Collected data
____

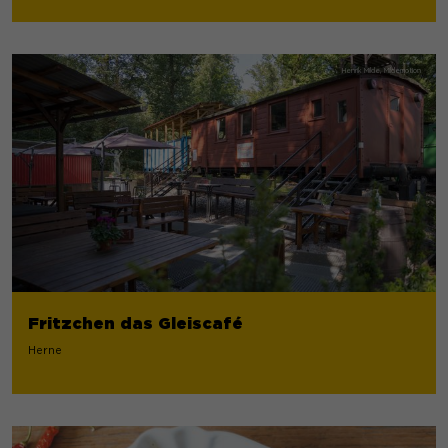
Fritzchen das Gleiscafé
Herne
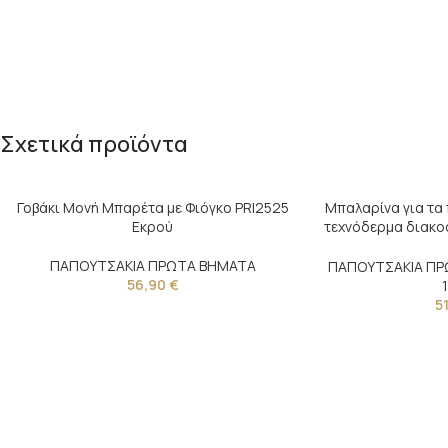
Σχετικά προϊόντα
Γοβάκι Μονή Μπαρέτα με Φιόγκο PRI2525
Μπαλαρίνα για τα
Εκρού
τεχνόδερμα διακοσ
φ
ΠΑΠΟΥΤΣΑΚΙΑ ΠΡΩΤΑ ΒΗΜΑΤΑ
ΠΑΠΟΥΤΣΑΚΙΑ ΠΡ
56,90
€
5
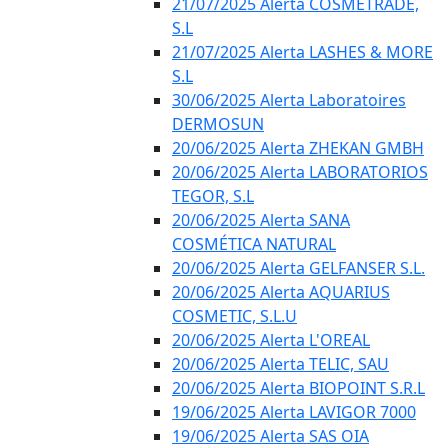
21/07/2025 Alerta COSMETRADE,
S.L
21/07/2025 Alerta LASHES & MORE
S.L
30/06/2025 Alerta Laboratoires
DERMOSUN
20/06/2025 Alerta ZHEKAN GMBH
20/06/2025 Alerta LABORATORIOS
TEGOR, S.L
20/06/2025 Alerta SANA
COSMÉTICA NATURAL
20/06/2025 Alerta GELFANSER S.L.
20/06/2025 Alerta AQUARIUS
COSMETIC, S.L.U
20/06/2025 Alerta L'OREAL
20/06/2025 Alerta TELIC, SAU
20/06/2025 Alerta BIOPOINT S.R.L
19/06/2025 Alerta LAVIGOR 7000
19/06/2025 Alerta SAS OIA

____

*WORK ORDER:* Please print all the entries exactly as written, but drop the pictures.

*FINISHED TASK:*
Fritzchen das Gleiscafé
Herne
Σχετικά προϊόντα
Γοβάκι Μονή Μπαρέτα με Φιόγκο PRI2525
Μπαλαρίνα για τα
Εκρού
τεχνόδερμα διακοσ
φ
ΠΑΠΟΥΤΣΑΚΙΑ ΠΡΩΤΑ ΒΗΜΑΤΑ
ΠΑΠΟΥΤΣΑΚΙΑ ΠΡ
56,90
€
5
21/07/2025 Alerta COSMETRADE,
S.L
21/07/2025 Alerta LASHES & MORE
S.L
30/06/2025 Alerta Laboratoires
DERMOSUN
20/06/2025 Alerta ZHEKAN GMBH
20/06/2025 Alerta LABORATORIOS
TEGOR, S.L
20/06/2025 Alerta SANA
COSMÉTICA NATURAL
20/06/2025 Alerta GELFANSER S.L.
20/06/2025 Alerta AQUARIUS
COSMETIC, S.L.U
20/06/2025 Alerta L'OREAL
20/06/2025 Alerta TELIC, SAU
20/06/2025 Alerta BIOPOINT S.R.L
19/06/2025 Alerta LAVIGOR 7000
19/06/2025 Alerta SAS OIA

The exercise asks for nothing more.